I’ve made hundreds of photos of this cemetery and (what’s left of) the church but I’ve never stopped there at night.

That night in Santa Rosa was just perfect: the temperature was exactly on the edge between warm and cool, there just the tiniest breeze, and the skies were clear. It was far too nice outside to go sit inside a hotel room so I did that thing photographers do. I stopped to take a few pictures of this place and was there for the better part of an hour. Passing traffic helpfully provided a bit of light painting.

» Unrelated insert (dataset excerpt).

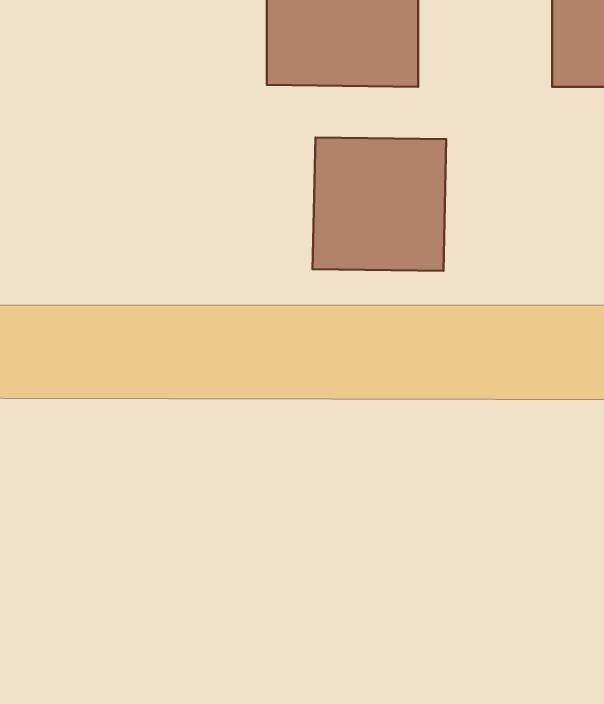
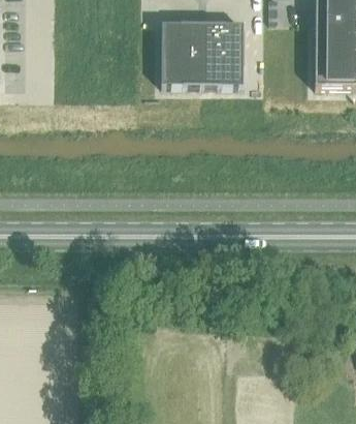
building: [313,138,446,271] -> none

Also: I did step inside the graveyard. At night. By myself. And wasn’t even creeped out one bit. For whatever that’s even worth.

Santa Rosa, New Mexico
photographed 10.5.2024

planning ahead can be helpful

 

I’ve seen a lot of things in cemeteries, but this was the first “reserved” sign I’ve ever noticed.

I found a book called Spanish Surnames, Older Baptismal First Names and the Origins of the Spanish Language at a tiny grocery store in New Mexico earlier this month. I bought it because it seemed like the right thing to do (it’s less a book, honestly, than it is some photocopied pages stapled together) and because it seemed like the sort of thing that might come in handy. And that’s why I can tell you that the name “Rael” previously appeared “as the name of a soldier, Real de Aguilar from Lorca, Murica, Spain, at paso del norte in the lower Rio Grande in 1689.” My new book further notes that as a surname, “Rael” is of Jewish-Greek origin.

And that concludes today’s lesson. Please carry on.